What do you see?
A white child and a black child look at the exact same picture of two students on the playground but what they see is often very different and what they say speaks volumes about the racial divide in America.
The pictures, designed to be ambiguous, are at the heart of a groundbreaking new study on children and race commissioned by CNN’s Anderson Cooper 360°. White and black kids were asked: “What’s happening in this picture?”, “Are these two children friends?” and “Would their parents like it if they were friends?” The study found a chasm between the races as young as age 6.
Teaming up with child psychologist Dr. Melanie Killen, the report scientifically explored how kids view interracial contact in their daily lives. The children, ages six and thirteen, were shown images that were designed to be ambiguous to children. “What is happening in this picture” was the starting point for interviews conducted with the group of 145 African-American and Caucasian children in six schools across three states. The report explored how children’s interpretations of the images changed when the races of the characters were switched.

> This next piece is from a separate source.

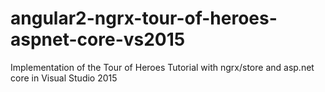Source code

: # angular2-ngrx-tour-of-heroes-aspnet-core-vs2015
Implementation of the Tour of Heroes Tutorial with ngrx/store and asp.net core in Visual Studio 2015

Overall, black first-graders had far more positive interpretations of the images than white first-graders. The majority of black 6-year-olds were much more likely to say things like, “Chris is helping Alex up off the ground” versus “Chris pushed Alex off the swing.” They were also far more likely to think the children pictured are friends and to believe their parents would like them to be friends. In fact, only 38% of black children had a negative interpretation of the pictures, whereas almost double – a full 70% of white kids – felt something negative was happening.